How Automated Item Generation Helps You Create Better Tests

| Blog Articles | Share:  

Former Chief Scientific Officer Dr. Greg Sadesky dives into a favorite topic: automated item generation.

Rapid Content Production for Professional Testing

When it comes to high-stakes testing and credentialing, the validity of the results depends heavily on the quality of the questions being asked. Those questions need to make sense, cover the subject matter comprehensively, and be developed in an efficient manner. Automated item generation (AIG) does precisely that.

AIG is a topic near and dear to my heart, since I led a project that resulted in the creation of Itematic, which is to my knowledge, the first commercial product to provide AIG to the testing industry.

The most obvious advantage of AIG is the rapid production of more content for multiple choice tests – and hey, who couldn’t use more content? In a future post, I’m going to explore the truly disruptive potential of AIG and what having more content could unleash for a testing program.

What is automated item generation, and why is it important?

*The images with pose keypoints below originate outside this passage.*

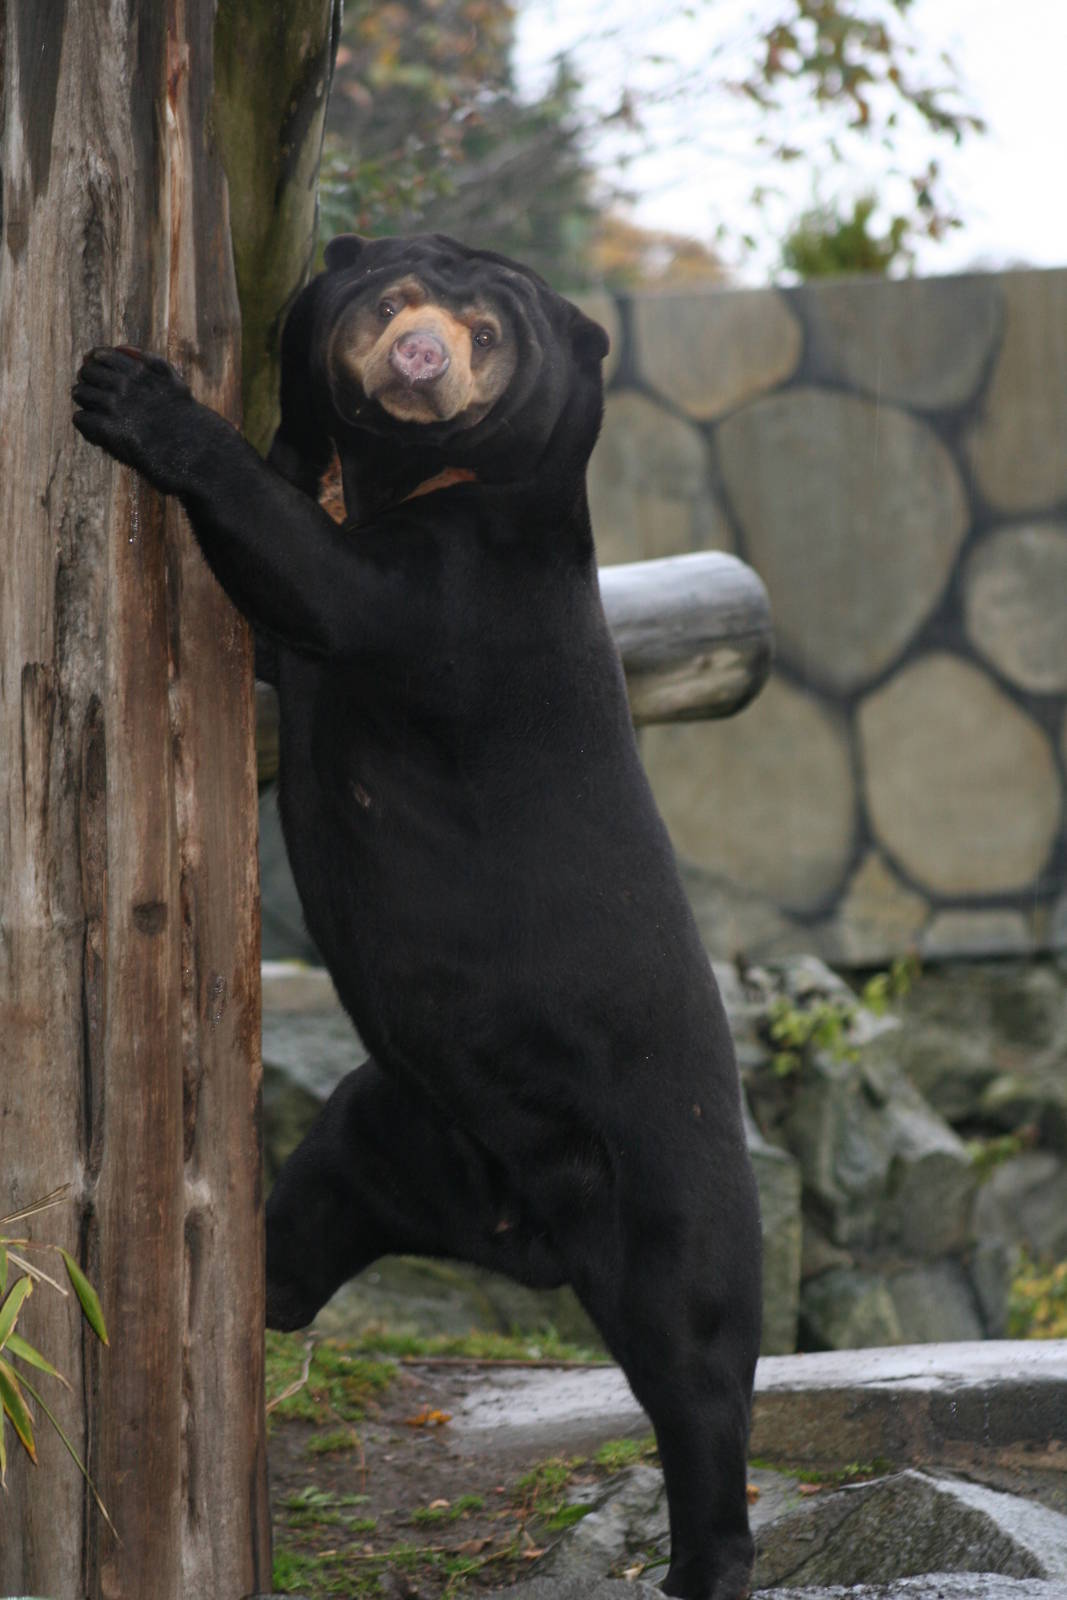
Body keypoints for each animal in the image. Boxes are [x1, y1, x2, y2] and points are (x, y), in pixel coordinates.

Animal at [72, 231, 762, 1600]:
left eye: (486, 334)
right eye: (393, 300)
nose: (420, 358)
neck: (423, 479)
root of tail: (529, 1233)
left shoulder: (454, 598)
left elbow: (316, 579)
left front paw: (126, 393)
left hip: (675, 1178)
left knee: (698, 1360)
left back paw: (705, 1562)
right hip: (400, 1127)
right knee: (323, 1191)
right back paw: (257, 1287)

But first things first: What is AIG and why is it so important? AIG is a computerized question creation methodology that allows for a greater number and range of questions to be produced at once, as compared with typical item-at-a-time methods.

Here is a generic example from health care:

Example 1. A generic question.
A patient presents with symptoms A, B, and C. Which of the following diagnoses is most likely?
a) D1     b) D2     c) D3     d) D4

Example 2. A generic template.
A patient presents with symptoms [A, B, C], [D, E, F], and [G, H, I]. Which of the following diagnoses is most likely?
a) D1     b) D2     c) D3     d) D4

Example 3. A generic template with more possible answers.
A patient presents with symptoms [A, B, C], [D, E, F], and [G, H, I]. Which of the following diagnoses is most likely?
[Possible answers include D1, D2, D3, D4, D5, D6, D7…]

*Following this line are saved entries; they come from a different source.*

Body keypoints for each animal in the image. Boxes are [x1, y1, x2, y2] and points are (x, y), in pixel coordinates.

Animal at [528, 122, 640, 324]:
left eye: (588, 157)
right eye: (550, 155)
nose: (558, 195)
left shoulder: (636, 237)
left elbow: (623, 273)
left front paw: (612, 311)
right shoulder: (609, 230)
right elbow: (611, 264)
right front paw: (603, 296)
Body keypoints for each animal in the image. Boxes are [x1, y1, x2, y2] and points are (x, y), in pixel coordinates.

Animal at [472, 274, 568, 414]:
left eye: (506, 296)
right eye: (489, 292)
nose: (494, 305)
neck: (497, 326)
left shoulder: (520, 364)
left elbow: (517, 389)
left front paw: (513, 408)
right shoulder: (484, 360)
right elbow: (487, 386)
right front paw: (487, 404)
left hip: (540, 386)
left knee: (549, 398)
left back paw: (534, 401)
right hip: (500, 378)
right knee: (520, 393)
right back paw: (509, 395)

Example 4. A generic template with more possible variation.
In [Scenario I, Scenario II, Scenario III], a [TYPE X, TYPE Y, TYPE Z] patient [presents with, is complaining of, is discovered to have] symptoms [A, B, C], [D, E, F], and [G, H, I]. Which of the following diagnoses is most [probable, likely]?
[Possible answers include D1, D2, D3, D4, D5, D6, D7…]

As you move from Example 1 to 4, it can be clearly seen that the potential number of generated questions grows. Combining all possible values with each other, this number could even become inconveniently large. Of course, not all combinations of values make sense, so the number of possible questions would be constrained by which values, when combined, make a sensible and valid question. Nevertheless, it’s pretty clear in principle that Example 4 could produce many questions – and in the testing business, that’s a very good thing.

Advantages of Automatic Item Generation

There are a couple advantages of AIG that lead to not only more questions but also arguably better questions than item-at-a-time methods.

1. Survival of the fittest … item

While AIG allows for the production of lots of items, simply having, say, 1,000 items targeted to the same competency is not ideal from a testing perspective. But, if the template has been constructed well, within those 1,000 items should be a sufficient number of excellent items that will meet quality and content standards. The key is getting quickly and efficiently to the smaller set of items that will fill the precise holes in your item bank. As an example, in Itematic we designed functionality to enable the rapid selection of item subsets that match initial specifications, but which then allows for fine tuning individual sets. It’s that final set of great items that is the goal, and most often the result of item development using AIG.

2. Comprehensive content domain coverage

Since the intent of AIG is to create an item set, it can cover that content domain in a way that is difficult to achieve with item-at-a-time methods. Let’s say that my client representing health professionals needs 1,000 items in their item bank and needs 5 more items on the causes of shortness of breath to reach this goal. In conventional item development mode, I would assign individual authors to write questions on the topic and would likely get those 5 questions over time. Besides having the review each of those 5 questions individually for quality, I would also have to make sure that the questions weren’t all about asthma, for example, and instead appropriately spread across emphysema, bronchitis, and other causes that I would want included. This is hard to manage, particularly when they involve different people writing, and different occasions for development.

With AIG, the range of content coverage becomes an integral part of the process of item creation. In our shortness of breath example, the signs and symptoms, patient characteristics and of course, the various causes that need to be addressed by the template are all built in at once. Then, when it comes time for item selection, questions tied to each cause are deliberately included. This helps to ensure that the item bank contains questions across the full range of skills and knowledge required. In short, AIG efficiently engineers comprehensive content coverage, making well-formed item banks and setting the stage for better tests.


All this makes AIG pretty powerful, and potentially disruptive for the testing industry. One of the best things about creating a product like Itematic is seeing how the intelligent and creative folks in our industry are using it, often in ways that transcend its original intent! In a future article, I’ll talk about how AIG appears poised to significantly change content development in the testing industry.